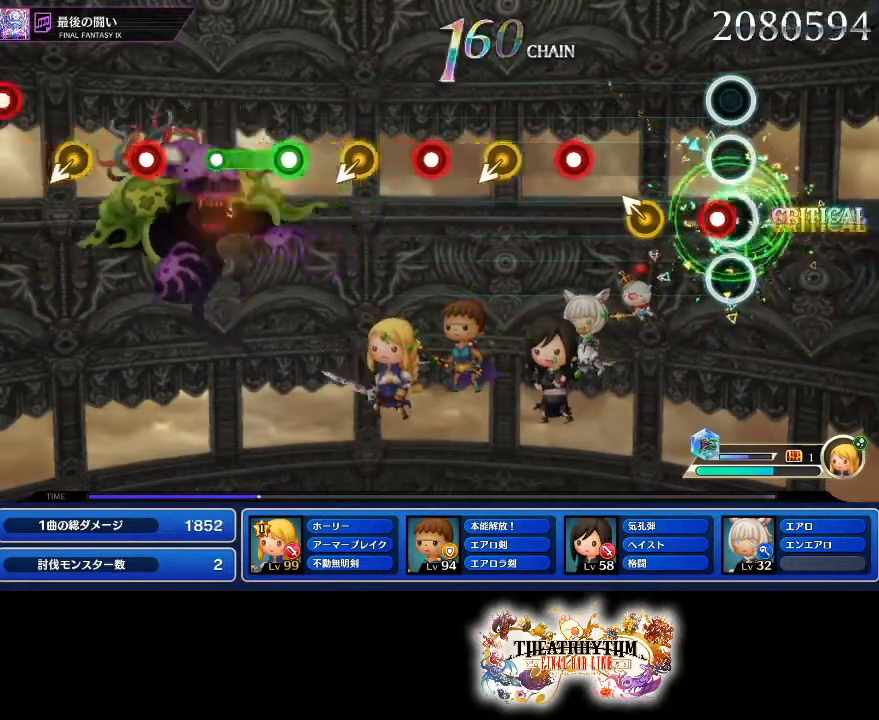
{"buttons": ["R1"], "left_stick": "center", "right_stick": "center", "events": [[50, "R1", "down"], [166, "R1", "up"], [216, "left_stick", "up-left"], [300, "left_stick", "center"], [383, "R1", "down"]]}
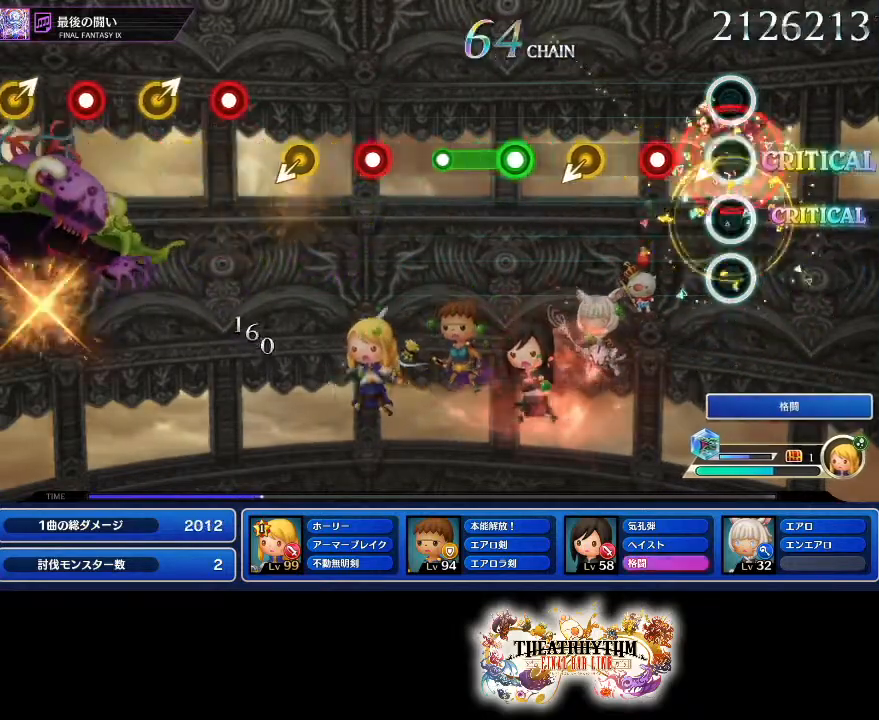
{"buttons": [], "left_stick": "center", "right_stick": "center", "events": [[17, "R1", "up"], [200, "R1", "down"], [350, "R1", "up"]]}
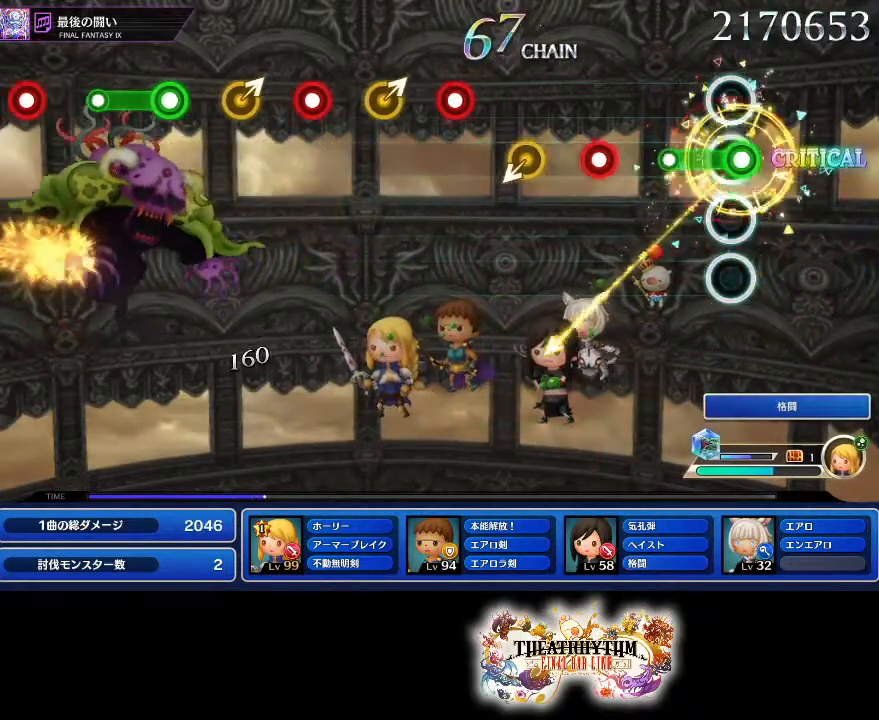
{"buttons": [], "left_stick": "center", "right_stick": "center", "events": [[16, "R1", "down"], [200, "R1", "up"], [300, "R1", "down"], [433, "R1", "up"]]}
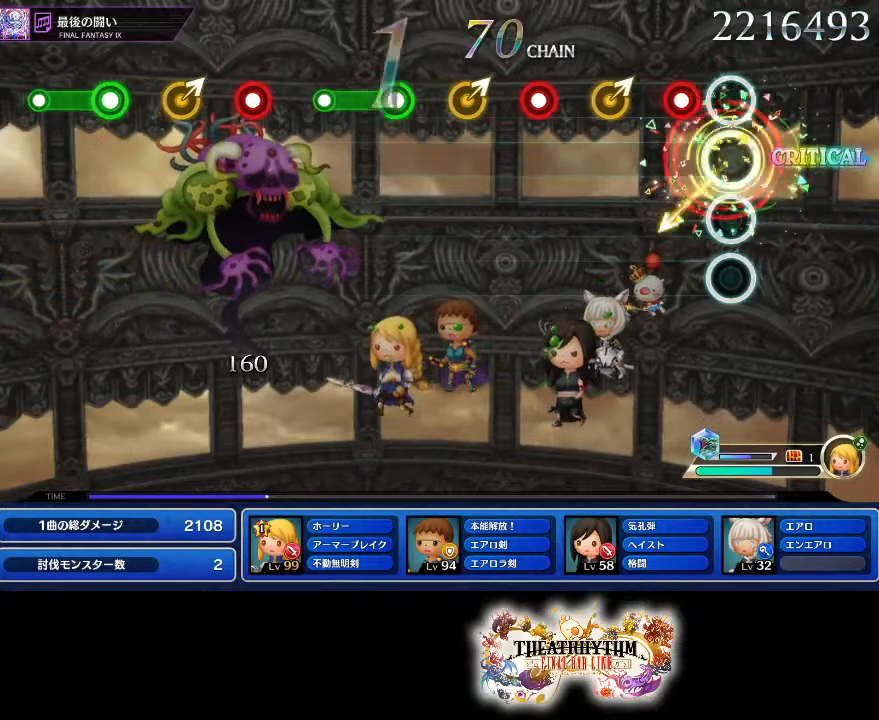
{"buttons": ["R1"], "left_stick": "center", "right_stick": "center", "events": [[150, "R1", "down"], [267, "left_stick", "up-right"], [284, "R1", "up"], [367, "left_stick", "center"], [450, "R1", "down"]]}
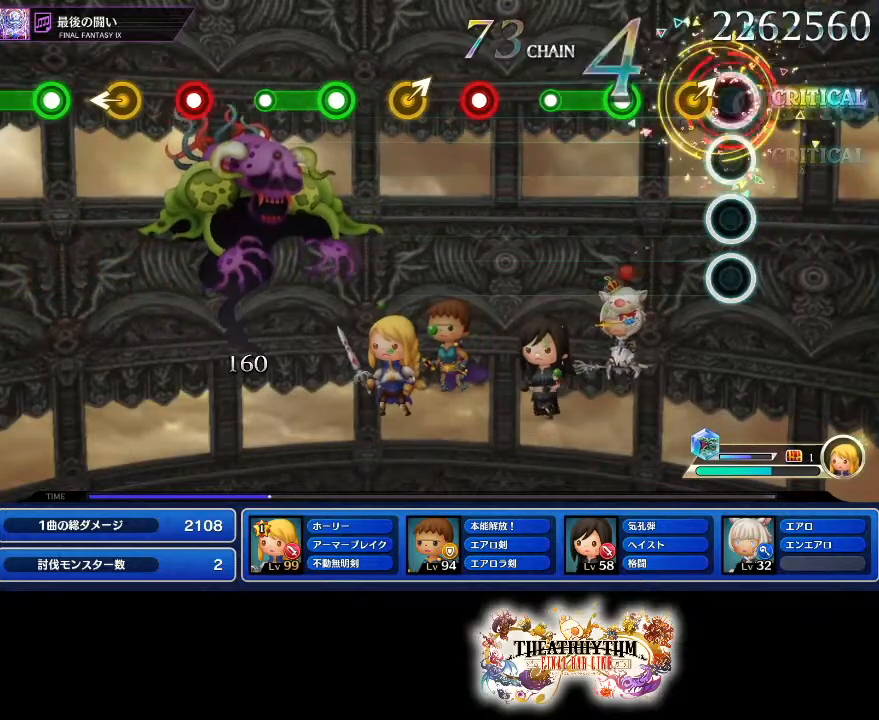
{"buttons": [], "left_stick": "center", "right_stick": "center", "events": [[100, "R1", "up"], [100, "left_stick", "up-right"], [200, "left_stick", "center"], [266, "R1", "down"], [417, "R1", "up"]]}
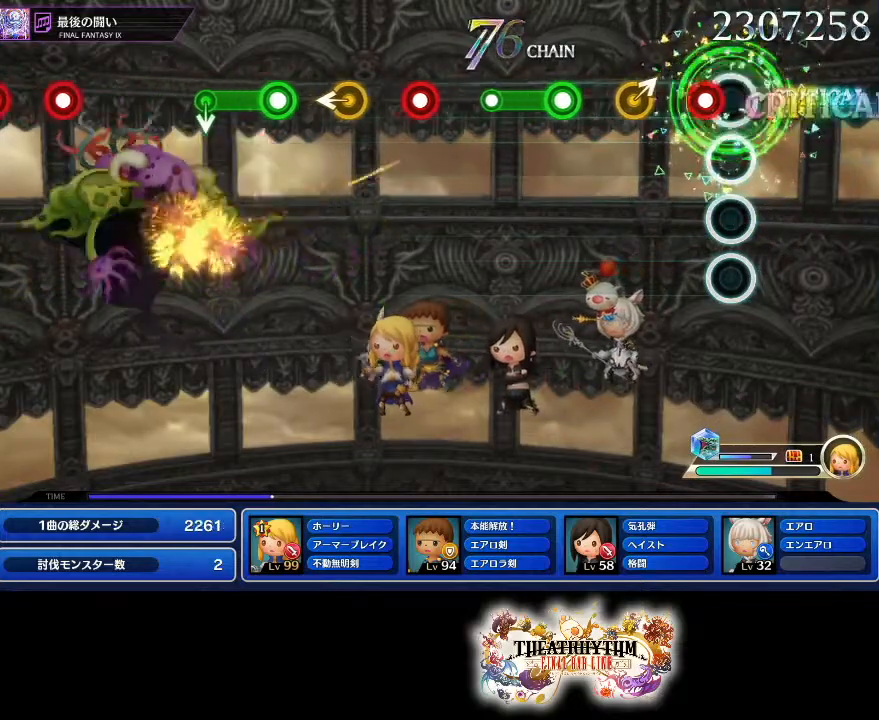
{"buttons": ["R1"], "left_stick": "center", "right_stick": "center", "events": [[67, "R1", "down"], [200, "R1", "up"], [234, "left_stick", "up-right"], [334, "left_stick", "center"], [400, "R1", "down"]]}
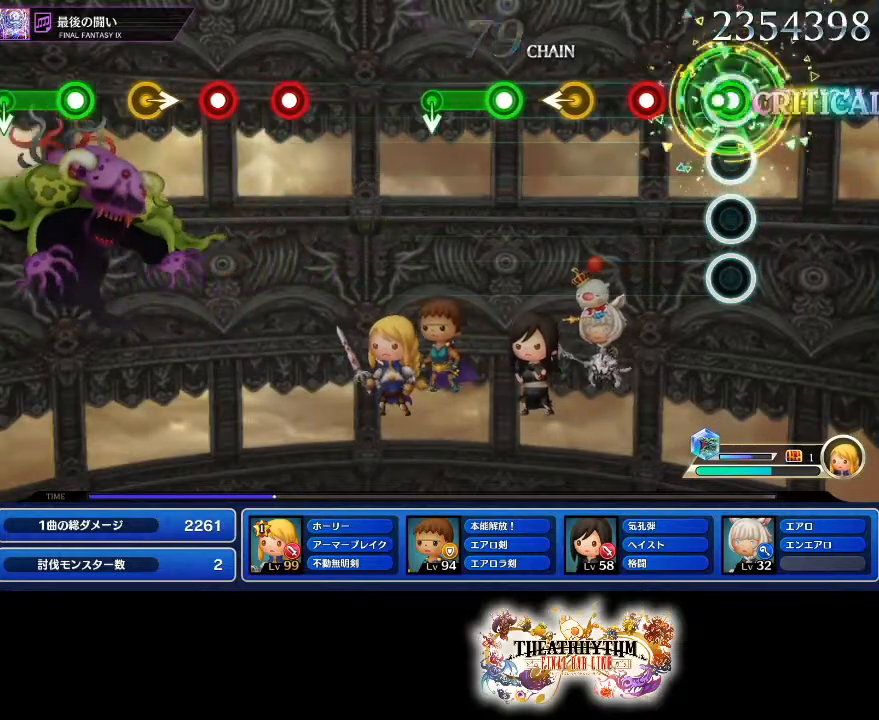
{"buttons": ["R1"], "left_stick": "center", "right_stick": "center", "events": [[66, "R1", "up"], [200, "R1", "down"], [317, "R1", "up"], [367, "left_stick", "left"], [417, "left_stick", "center"], [500, "R1", "down"]]}
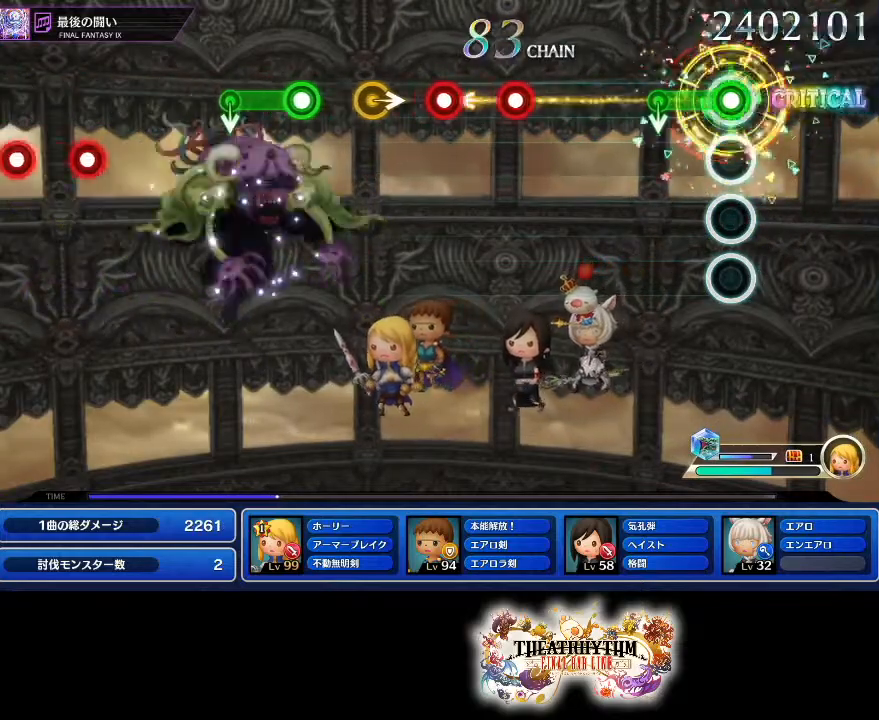
{"buttons": ["R1"], "left_stick": "center", "right_stick": "center", "events": [[100, "R1", "up"], [117, "R1", "down"], [317, "R1", "up"], [467, "R1", "down"]]}
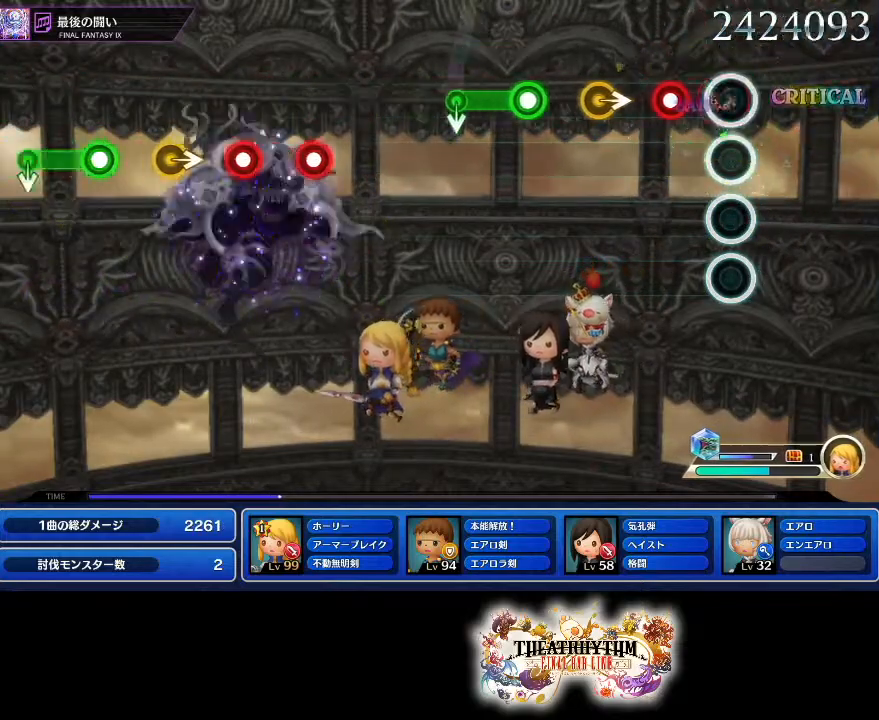
{"buttons": [], "left_stick": "center", "right_stick": "center"}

____

Excluding every picture, write out each record word for word.

{"buttons": ["R1"], "left_stick": "center", "right_stick": "center", "events": [[50, "R1", "down"], [166, "R1", "up"], [216, "left_stick", "up-left"], [300, "left_stick", "center"], [383, "R1", "down"]]}
{"buttons": [], "left_stick": "center", "right_stick": "center", "events": [[17, "R1", "up"], [200, "R1", "down"], [350, "R1", "up"]]}
{"buttons": [], "left_stick": "center", "right_stick": "center", "events": [[16, "R1", "down"], [200, "R1", "up"], [300, "R1", "down"], [433, "R1", "up"]]}
{"buttons": ["R1"], "left_stick": "center", "right_stick": "center", "events": [[150, "R1", "down"], [267, "left_stick", "up-right"], [284, "R1", "up"], [367, "left_stick", "center"], [450, "R1", "down"]]}
{"buttons": [], "left_stick": "center", "right_stick": "center", "events": [[100, "R1", "up"], [100, "left_stick", "up-right"], [200, "left_stick", "center"], [266, "R1", "down"], [417, "R1", "up"]]}
{"buttons": ["R1"], "left_stick": "center", "right_stick": "center", "events": [[67, "R1", "down"], [200, "R1", "up"], [234, "left_stick", "up-right"], [334, "left_stick", "center"], [400, "R1", "down"]]}
{"buttons": ["R1"], "left_stick": "center", "right_stick": "center", "events": [[66, "R1", "up"], [200, "R1", "down"], [317, "R1", "up"], [367, "left_stick", "left"], [417, "left_stick", "center"], [500, "R1", "down"]]}
{"buttons": ["R1"], "left_stick": "center", "right_stick": "center", "events": [[100, "R1", "up"], [117, "R1", "down"], [317, "R1", "up"], [467, "R1", "down"]]}
{"buttons": [], "left_stick": "center", "right_stick": "center"}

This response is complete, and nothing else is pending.